Pelle Molin
Nämforsen, painting by Pelle Molin c.1891 |
[Image source: Wikipedia .]
HARDY FOLK
Two red hill-villages stood opposite, each on its own high cliff; far down between them ran the strong black river, brawling and roaring through rapids and waterfalls on its way to the sea.
Directly between the villages lay a stretch of calm water, but above it and below it the rapids ran foaming and white.
This tale begins with the moo-stone.
When the river ran high the moo-stone lay far below the surface of the water, but at low water it sometimes thrust its sharp black head out of the depths. Like all larger obstacles in a current it formed a backwater behind it.

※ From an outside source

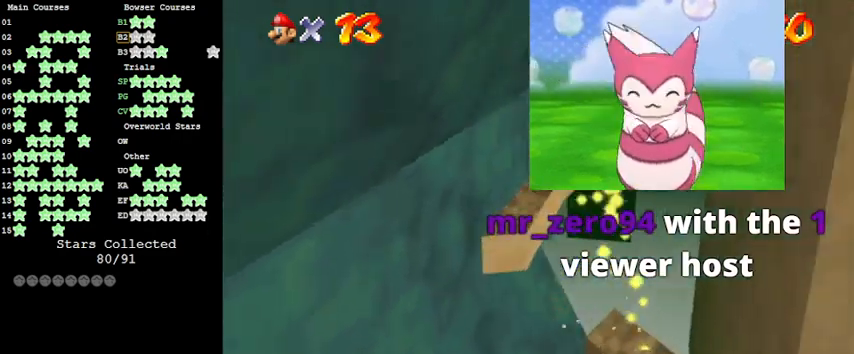
Gameplay with keyboard; each line is a JSON object with the keys held at the frame after it. "events" lists presses ("down") and releases ("up") of "a", "c", "ctrl", "d", "down", "left", "return", "right", "s", "shift", "up", "w", "x" and "y" between this image and that frame as [ms after this image, input, new state], when the widget could be followed in between. No other keys are recorded. Mouse input is not recorded.
{"keys": ["right", "up"], "events": [[166, "right", "up"], [300, "left", "down"], [466, "left", "up"], [500, "right", "down"], [500, "shift", "up"]]}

The local name for it was the eddy. Whenever there was a drop in the powerful spurting of the lower fall, and the mountain wind Åk-vissla wasn't rushing down the dale, then you could hear a mooing sound from the stone on still and quiet nights, as the water ran over it. Thus it got the name "moo-stone".
Now, as everyone knows, the salmon rest up in such places, when they are tired of swimming against the current, and here they may easily be caught.
The farmers on the southern bank had fishing nets there, because the moo-stone lay within their part of the river. Those who dwelt on the northern side looked on enviously and put out nets on their own side, but they caught nothing to speak of.
The biggest farmer on the south side was called Zakris, and he had a half share in everything that was taken. The biggest farmer north of the river was called Kerstop and he took a half share in all the northern farmers' sense of grievance.
And every time he came down to find nothing he brooded on an effective means of making the salmon take the northern channel.
Late one half-lit summer night he rowed out on the river, and he had a strange contraption in the boat.
Now the moo-stone was so formed that its upper edge was narrow and high; below it there was a walled hollow and in this he placed a paddlewheel, lodged it in place, saw that it could turn, and with a little smile rowed his boat back north until it dipped within the cliff's deep shadow.
The next day he stood behind a barn and watched the southside farmers pull in their nets. Not one living creature! "Aye aye," said Kerstop. The next day he did the same. Not a single fin! "Fancy that," said Kerstop. He heard how they invoked the prince of darkness.
The third day he had his own net out, but first he watched the others' catch. Not a thing! "Yes, but damn it," said Kerstop. He heard how their curses crossed each other.
Only when he saw the last blue cotton jacket disappear over the brow of the hill did he row out and take from his own net a heap of silver-scaled salmon.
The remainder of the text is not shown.